A device I’ve used often to encourage rhetorical velocity is what I call the “tweet test.” I use it most often in blogging by trying to leave sentences or two that I could visualize someone using as a direct quote. I keep it to 100 characters to allow this fictional tweeter (it’s only happened once or twice throughout all my blog posts) room for a shortened url, my user name, or any other brief thoughts they’d want to include. My thought in writing it this way is that I’m helping my reader know what I find most important, and hoping that if they agree, I’ve given them a concise, interesting tidbit to share with others.
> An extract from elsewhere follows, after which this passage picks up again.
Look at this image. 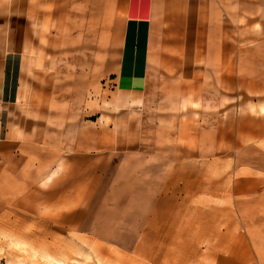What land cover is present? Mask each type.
<instances>
[{"label": "crops", "instance_id": "1", "mask_svg": "<svg viewBox=\"0 0 264 264\" xmlns=\"http://www.w3.org/2000/svg\"><path fill=\"white\" fill-rule=\"evenodd\" d=\"M228 197L256 228L264 0H0V262L194 264Z\"/></svg>", "mask_w": 264, "mask_h": 264}, {"label": "rangeland", "instance_id": "2", "mask_svg": "<svg viewBox=\"0 0 264 264\" xmlns=\"http://www.w3.org/2000/svg\"><path fill=\"white\" fill-rule=\"evenodd\" d=\"M227 199L230 201L226 205V243L193 245L195 252L198 250L202 252V254L198 253L201 258L197 257L194 264H221L216 260L218 255L224 258V264H264V212H252L253 215L258 214L261 217L256 221V228L237 229L233 221V197ZM237 231L238 234L235 235ZM21 251L24 252V247L19 244V256ZM65 252V254L53 252L49 258L37 259L39 253L35 249L33 253L35 259L27 260V264H109V261L89 251L79 254V251L72 245H66ZM213 254L215 258H212ZM65 255L68 256L67 259H63ZM0 264L5 263L0 262Z\"/></svg>", "mask_w": 264, "mask_h": 264}]
</instances>
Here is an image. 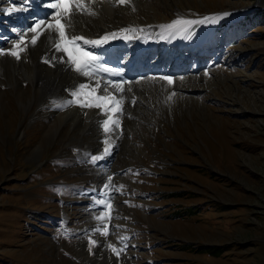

I can see how, in determining if a blog post passes the tweet test, I’ve considered a lot of what Ridolfo and Devoss place in the left column of their “Rhetorical Velocity as a Concern of Invention” model:
- I’ve assessed who might be interested;
- I’ve considered why these persons might want to share (recompose) my work;
- I’ve considered what the recomposer might produce, how it may be delivered, and have facilitated it by conforming to tweet-friendly lengths;
- By intentionally keeping to so short a format, I’ve also enabled cross-platform sharing (not that I presume anything I write is so compelling that it must be reshared on Facebook, Google +, and other blogs);
- And I obviously assume my writing’s temporal lifespan will be extremely limited, since I’m using Twitter as the standard.
Quite aside from my personal composition device, rhetorical velocity has definite potential in a computer-enabled composition course. If the course plan includes some degree of new media writing, introducing and applying the rhetorical velocity model for several weeks of writing assignments lays the groundwork for understanding the decisions of the writing process at large. The benefit here is that you can discuss and apply these concepts without using the old standard collection of composition instruction power words, but they still apply. Asking our writers to make sure they know and can show the answers to the model’s seven questions passively supports terms like audience, rhetorical situation, argument, illustration, and agency. As is so often the case, students have had previous composition experiences driven solely by these words of power, so anything to divest and reallocate rhetorical power is worth trying. Linking basic composition concepts back to this model is a game of pedagogical smoke and mirrors, I’ll concede, but it could be effective.